*Brief*: What is needed is an exact copy of the data that follows.

*Supplied material*:
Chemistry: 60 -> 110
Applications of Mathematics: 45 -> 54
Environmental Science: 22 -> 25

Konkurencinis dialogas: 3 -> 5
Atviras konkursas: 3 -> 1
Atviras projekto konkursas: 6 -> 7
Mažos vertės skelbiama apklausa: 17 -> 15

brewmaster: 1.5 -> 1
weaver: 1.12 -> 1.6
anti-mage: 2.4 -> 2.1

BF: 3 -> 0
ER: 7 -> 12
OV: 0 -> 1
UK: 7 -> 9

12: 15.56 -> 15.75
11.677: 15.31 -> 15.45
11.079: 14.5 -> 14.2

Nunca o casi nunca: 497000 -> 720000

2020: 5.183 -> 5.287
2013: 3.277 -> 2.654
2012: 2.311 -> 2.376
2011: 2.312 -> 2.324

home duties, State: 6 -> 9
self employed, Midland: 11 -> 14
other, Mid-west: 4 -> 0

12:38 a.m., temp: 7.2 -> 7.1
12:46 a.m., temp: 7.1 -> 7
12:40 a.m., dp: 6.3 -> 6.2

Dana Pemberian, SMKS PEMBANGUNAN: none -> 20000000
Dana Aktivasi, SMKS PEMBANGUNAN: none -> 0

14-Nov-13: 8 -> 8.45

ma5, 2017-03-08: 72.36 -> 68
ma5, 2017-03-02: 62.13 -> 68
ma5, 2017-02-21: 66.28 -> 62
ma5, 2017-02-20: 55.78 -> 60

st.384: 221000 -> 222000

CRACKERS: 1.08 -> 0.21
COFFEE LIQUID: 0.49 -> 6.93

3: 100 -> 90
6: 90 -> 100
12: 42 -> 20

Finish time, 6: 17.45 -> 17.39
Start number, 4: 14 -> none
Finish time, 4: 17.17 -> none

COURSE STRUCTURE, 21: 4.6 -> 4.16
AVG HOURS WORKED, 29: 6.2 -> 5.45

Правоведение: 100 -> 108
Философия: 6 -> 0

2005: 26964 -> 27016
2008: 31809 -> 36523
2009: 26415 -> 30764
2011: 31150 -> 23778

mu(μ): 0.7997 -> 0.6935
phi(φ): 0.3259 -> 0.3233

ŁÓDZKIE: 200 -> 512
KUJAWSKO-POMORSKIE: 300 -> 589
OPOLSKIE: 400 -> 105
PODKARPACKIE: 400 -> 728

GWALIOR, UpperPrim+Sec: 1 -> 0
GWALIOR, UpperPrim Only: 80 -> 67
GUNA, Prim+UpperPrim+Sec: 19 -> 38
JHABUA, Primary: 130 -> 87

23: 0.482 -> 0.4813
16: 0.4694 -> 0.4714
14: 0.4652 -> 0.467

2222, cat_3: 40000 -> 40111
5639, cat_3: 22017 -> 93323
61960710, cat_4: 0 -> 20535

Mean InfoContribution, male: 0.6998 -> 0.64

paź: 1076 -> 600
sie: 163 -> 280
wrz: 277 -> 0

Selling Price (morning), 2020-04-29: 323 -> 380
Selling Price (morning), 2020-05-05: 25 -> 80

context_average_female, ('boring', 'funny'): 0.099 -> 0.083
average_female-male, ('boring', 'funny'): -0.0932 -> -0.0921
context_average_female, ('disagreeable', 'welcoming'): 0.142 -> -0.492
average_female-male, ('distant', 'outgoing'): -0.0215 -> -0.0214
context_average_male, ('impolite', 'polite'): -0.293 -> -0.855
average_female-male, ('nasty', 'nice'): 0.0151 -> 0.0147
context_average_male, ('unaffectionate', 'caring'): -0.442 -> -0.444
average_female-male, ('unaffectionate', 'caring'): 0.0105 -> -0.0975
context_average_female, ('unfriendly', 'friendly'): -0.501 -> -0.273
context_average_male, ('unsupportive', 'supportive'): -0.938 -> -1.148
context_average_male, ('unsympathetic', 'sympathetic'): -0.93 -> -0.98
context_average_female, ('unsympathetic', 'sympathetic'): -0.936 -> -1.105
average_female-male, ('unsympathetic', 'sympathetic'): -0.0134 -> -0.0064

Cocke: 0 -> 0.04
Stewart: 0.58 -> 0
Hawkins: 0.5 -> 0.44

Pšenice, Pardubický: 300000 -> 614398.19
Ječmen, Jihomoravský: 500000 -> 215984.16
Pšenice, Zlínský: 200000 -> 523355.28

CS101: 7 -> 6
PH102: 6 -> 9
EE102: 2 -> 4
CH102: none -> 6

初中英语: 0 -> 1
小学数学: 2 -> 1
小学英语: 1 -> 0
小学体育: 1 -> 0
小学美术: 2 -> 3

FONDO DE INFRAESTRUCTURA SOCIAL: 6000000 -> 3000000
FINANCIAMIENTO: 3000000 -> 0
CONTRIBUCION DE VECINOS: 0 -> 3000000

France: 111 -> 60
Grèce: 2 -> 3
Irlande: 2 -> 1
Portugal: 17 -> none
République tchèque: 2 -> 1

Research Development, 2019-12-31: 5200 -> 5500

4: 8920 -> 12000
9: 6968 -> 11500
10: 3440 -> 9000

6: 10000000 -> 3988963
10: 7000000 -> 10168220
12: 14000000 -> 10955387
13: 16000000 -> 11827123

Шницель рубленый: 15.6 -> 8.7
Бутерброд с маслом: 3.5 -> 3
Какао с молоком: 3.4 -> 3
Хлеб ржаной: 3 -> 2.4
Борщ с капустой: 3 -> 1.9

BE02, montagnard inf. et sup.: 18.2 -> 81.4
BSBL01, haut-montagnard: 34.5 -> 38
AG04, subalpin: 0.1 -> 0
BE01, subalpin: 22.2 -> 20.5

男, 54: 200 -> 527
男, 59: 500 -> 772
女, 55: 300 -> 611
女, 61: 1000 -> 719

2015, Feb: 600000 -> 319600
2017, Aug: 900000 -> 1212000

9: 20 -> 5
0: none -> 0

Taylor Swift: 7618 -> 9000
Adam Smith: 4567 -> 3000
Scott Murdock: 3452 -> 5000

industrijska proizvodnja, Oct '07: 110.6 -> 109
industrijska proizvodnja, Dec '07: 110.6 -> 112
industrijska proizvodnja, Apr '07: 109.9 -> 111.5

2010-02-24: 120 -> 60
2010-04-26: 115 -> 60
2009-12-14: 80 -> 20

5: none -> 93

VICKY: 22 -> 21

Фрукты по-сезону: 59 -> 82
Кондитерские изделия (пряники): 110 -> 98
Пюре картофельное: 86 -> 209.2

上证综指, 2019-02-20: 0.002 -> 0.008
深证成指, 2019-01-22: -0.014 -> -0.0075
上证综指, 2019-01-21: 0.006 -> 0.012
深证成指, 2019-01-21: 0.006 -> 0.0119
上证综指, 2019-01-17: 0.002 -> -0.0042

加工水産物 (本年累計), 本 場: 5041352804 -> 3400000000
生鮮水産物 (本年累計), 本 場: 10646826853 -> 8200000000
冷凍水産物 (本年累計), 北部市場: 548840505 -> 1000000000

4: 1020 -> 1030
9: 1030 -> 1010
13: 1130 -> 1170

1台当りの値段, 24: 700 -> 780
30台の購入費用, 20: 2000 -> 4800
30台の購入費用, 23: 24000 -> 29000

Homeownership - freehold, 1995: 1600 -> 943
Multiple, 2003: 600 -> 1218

*Output for this exercise*:
Chemistry: 60 -> 110
Applications of Mathematics: 45 -> 54
Environmental Science: 22 -> 25

Konkurencinis dialogas: 3 -> 5
Atviras konkursas: 3 -> 1
Atviras projekto konkursas: 6 -> 7
Mažos vertės skelbiama apklausa: 17 -> 15

brewmaster: 1.5 -> 1
weaver: 1.12 -> 1.6
anti-mage: 2.4 -> 2.1

BF: 3 -> 0
ER: 7 -> 12
OV: 0 -> 1
UK: 7 -> 9

12: 15.56 -> 15.75
11.677: 15.31 -> 15.45
11.079: 14.5 -> 14.2

Nunca o casi nunca: 497000 -> 720000

2020: 5.183 -> 5.287
2013: 3.277 -> 2.654
2012: 2.311 -> 2.376
2011: 2.312 -> 2.324

home duties, State: 6 -> 9
self employed, Midland: 11 -> 14
other, Mid-west: 4 -> 0

12:38 a.m., temp: 7.2 -> 7.1
12:46 a.m., temp: 7.1 -> 7
12:40 a.m., dp: 6.3 -> 6.2

Dana Pemberian, SMKS PEMBANGUNAN: none -> 20000000
Dana Aktivasi, SMKS PEMBANGUNAN: none -> 0

14-Nov-13: 8 -> 8.45

ma5, 2017-03-08: 72.36 -> 68
ma5, 2017-03-02: 62.13 -> 68
ma5, 2017-02-21: 66.28 -> 62
ma5, 2017-02-20: 55.78 -> 60

st.384: 221000 -> 222000

CRACKERS: 1.08 -> 0.21
COFFEE LIQUID: 0.49 -> 6.93

3: 100 -> 90
6: 90 -> 100
12: 42 -> 20

Finish time, 6: 17.45 -> 17.39
Start number, 4: 14 -> none
Finish time, 4: 17.17 -> none

COURSE STRUCTURE, 21: 4.6 -> 4.16
AVG HOURS WORKED, 29: 6.2 -> 5.45

Правоведение: 100 -> 108
Философия: 6 -> 0

2005: 26964 -> 27016
2008: 31809 -> 36523
2009: 26415 -> 30764
2011: 31150 -> 23778

mu(μ): 0.7997 -> 0.6935
phi(φ): 0.3259 -> 0.3233

ŁÓDZKIE: 200 -> 512
KUJAWSKO-POMORSKIE: 300 -> 589
OPOLSKIE: 400 -> 105
PODKARPACKIE: 400 -> 728

GWALIOR, UpperPrim+Sec: 1 -> 0
GWALIOR, UpperPrim Only: 80 -> 67
GUNA, Prim+UpperPrim+Sec: 19 -> 38
JHABUA, Primary: 130 -> 87

23: 0.482 -> 0.4813
16: 0.4694 -> 0.4714
14: 0.4652 -> 0.467

2222, cat_3: 40000 -> 40111
5639, cat_3: 22017 -> 93323
61960710, cat_4: 0 -> 20535

Mean InfoContribution, male: 0.6998 -> 0.64

paź: 1076 -> 600
sie: 163 -> 280
wrz: 277 -> 0

Selling Price (morning), 2020-04-29: 323 -> 380
Selling Price (morning), 2020-05-05: 25 -> 80

context_average_female, ('boring', 'funny'): 0.099 -> 0.083
average_female-male, ('boring', 'funny'): -0.0932 -> -0.0921
context_average_female, ('disagreeable', 'welcoming'): 0.142 -> -0.492
average_female-male, ('distant', 'outgoing'): -0.0215 -> -0.0214
context_average_male, ('impolite', 'polite'): -0.293 -> -0.855
average_female-male, ('nasty', 'nice'): 0.0151 -> 0.0147
context_average_male, ('unaffectionate', 'caring'): -0.442 -> -0.444
average_female-male, ('unaffectionate', 'caring'): 0.0105 -> -0.0975
context_average_female, ('unfriendly', 'friendly'): -0.501 -> -0.273
context_average_male, ('unsupportive', 'supportive'): -0.938 -> -1.148
context_average_male, ('unsympathetic', 'sympathetic'): -0.93 -> -0.98
context_average_female, ('unsympathetic', 'sympathetic'): -0.936 -> -1.105
average_female-male, ('unsympathetic', 'sympathetic'): -0.0134 -> -0.0064

Cocke: 0 -> 0.04
Stewart: 0.58 -> 0
Hawkins: 0.5 -> 0.44

Pšenice, Pardubický: 300000 -> 614398.19
Ječmen, Jihomoravský: 500000 -> 215984.16
Pšenice, Zlínský: 200000 -> 523355.28

CS101: 7 -> 6
PH102: 6 -> 9
EE102: 2 -> 4
CH102: none -> 6

初中英语: 0 -> 1
小学数学: 2 -> 1
小学英语: 1 -> 0
小学体育: 1 -> 0
小学美术: 2 -> 3

FONDO DE INFRAESTRUCTURA SOCIAL: 6000000 -> 3000000
FINANCIAMIENTO: 3000000 -> 0
CONTRIBUCION DE VECINOS: 0 -> 3000000

France: 111 -> 60
Grèce: 2 -> 3
Irlande: 2 -> 1
Portugal: 17 -> none
République tchèque: 2 -> 1

Research Development, 2019-12-31: 5200 -> 5500

4: 8920 -> 12000
9: 6968 -> 11500
10: 3440 -> 9000

6: 10000000 -> 3988963
10: 7000000 -> 10168220
12: 14000000 -> 10955387
13: 16000000 -> 11827123

Шницель рубленый: 15.6 -> 8.7
Бутерброд с маслом: 3.5 -> 3
Какао с молоком: 3.4 -> 3
Хлеб ржаной: 3 -> 2.4
Борщ с капустой: 3 -> 1.9

BE02, montagnard inf. et sup.: 18.2 -> 81.4
BSBL01, haut-montagnard: 34.5 -> 38
AG04, subalpin: 0.1 -> 0
BE01, subalpin: 22.2 -> 20.5

男, 54: 200 -> 527
男, 59: 500 -> 772
女, 55: 300 -> 611
女, 61: 1000 -> 719

2015, Feb: 600000 -> 319600
2017, Aug: 900000 -> 1212000

9: 20 -> 5
0: none -> 0

Taylor Swift: 7618 -> 9000
Adam Smith: 4567 -> 3000
Scott Murdock: 3452 -> 5000

industrijska proizvodnja, Oct '07: 110.6 -> 109
industrijska proizvodnja, Dec '07: 110.6 -> 112
industrijska proizvodnja, Apr '07: 109.9 -> 111.5

2010-02-24: 120 -> 60
2010-04-26: 115 -> 60
2009-12-14: 80 -> 20

5: none -> 93

VICKY: 22 -> 21

Фрукты по-сезону: 59 -> 82
Кондитерские изделия (пряники): 110 -> 98
Пюре картофельное: 86 -> 209.2

上证综指, 2019-02-20: 0.002 -> 0.008
深证成指, 2019-01-22: -0.014 -> -0.0075
上证综指, 2019-01-21: 0.006 -> 0.012
深证成指, 2019-01-21: 0.006 -> 0.0119
上证综指, 2019-01-17: 0.002 -> -0.0042

加工水産物 (本年累計), 本 場: 5041352804 -> 3400000000
生鮮水産物 (本年累計), 本 場: 10646826853 -> 8200000000
冷凍水産物 (本年累計), 北部市場: 548840505 -> 1000000000

4: 1020 -> 1030
9: 1030 -> 1010
13: 1130 -> 1170

1台当りの値段, 24: 700 -> 780
30台の購入費用, 20: 2000 -> 4800
30台の購入費用, 23: 24000 -> 29000

Homeownership - freehold, 1995: 1600 -> 943
Multiple, 2003: 600 -> 1218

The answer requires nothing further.